There, I said it, and yes, I believe it. If you look at the Chinese character for conflict and crisis, you’ll see that it is made of the characters for “danger” and “opportunity”. Conflict can lead us through danger to opportunity, not only for the resolution of differences, but for the attainment of a higher level of understanding of each other and the part we all play in creating and nurturing our communities. I believe in and embrace conflict and have chosen to make helping others in my community to value conflict, and engage in it positively and productively, the work of my life.
In the Higher Ground perspective, the notions of conflict and community cannot be separated, and this will be the focus of much of my writing here, just as it is in my mediation practice. Before I get into the weeds, though, it’s important to understand what is meant by these terms. I’ll be writing extensively on the nature of conflict in the weeks and months to come, but let me first explain why community is such an important element of the Higher Ground Community Mediation practice:
- Much of the “baby boom” generation is moving well into the years of Honored Elder status, the largest demographic population ever to do so, and with that distinction comes the need for them and their families to make some of the most important decisions of their lives;
- Neighborhoods, both urban and rural, are steadily becoming more diverse, as are the needs and interests of their residents, and these intersections of cultural values and traditions are subjected to stresses that can be increasingly challenging and unpredictable;
- The pursuit of economic prosperity through business and employment is becoming more complicated every day, and workplace environments are deeply affected by the shifting currents of the societies to which they not only provide services, but also draw upon for the workforce that they must rely on to remain viable.

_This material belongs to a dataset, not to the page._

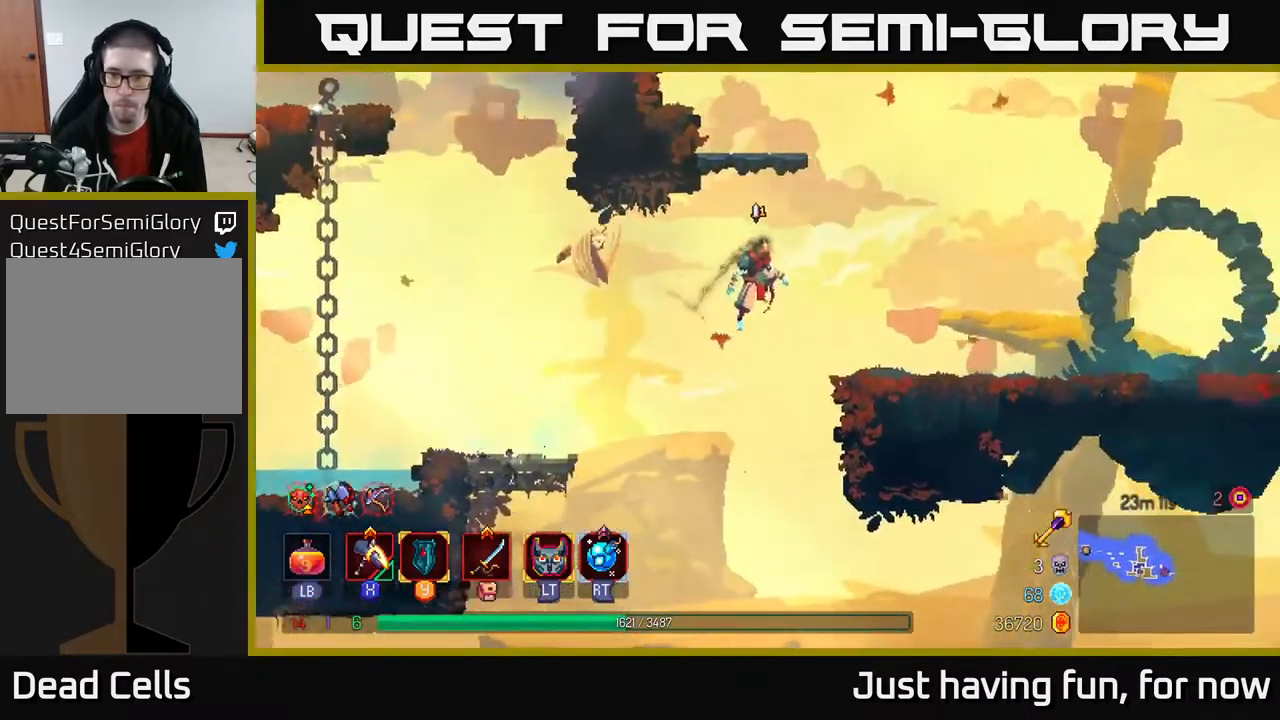
{"buttons": [], "left_stick": "right", "right_stick": "center", "events": [[17, "A", "up"], [200, "B", "down"], [333, "B", "up"]]}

These are only three of the countless stages upon which our modern lives are played out, and which together make up those often intangible but always indispensable units of social organization that we call communities. And of course, hanging over all of these is the pressure of living in the age of a viral pandemic that has upended nearly every idea of what is normal, and continues to challenge our capacity to hold ourselves, in all of our amazing diversity and humanity, together in sustainable community.
Conflict. As my fellow graduate students used to say with only a small hint of irony, “conflict – it’s a growth industry”. But like any industry or other social institution, growth can only be justified by its response to the needs of the community. And so, if conflict is inevitable, as history teaches us it is, then it must be approached, not as an obstacle to be avoided, but as a tool, an instrument with which we test our determination to move forward constructively as a “community of communities”, so to speak. In doing so, we can find the pathways into that space with the as yet undiscovered revelations that only a constructive approach to conflict can bring to us.
I look forward with anticipation and excitement to exploring the possibilities, the opportunities, that embracing constructive conflict will bring to our families, neighborhoods, workplaces – in short, all of the communities in which we meet each other, not overwhelmed and isolated by the floodwaters, but on the Higher Ground of our highest aspirations. And I invite you to join me, there is so much to discover about each other and ourselves on this journey!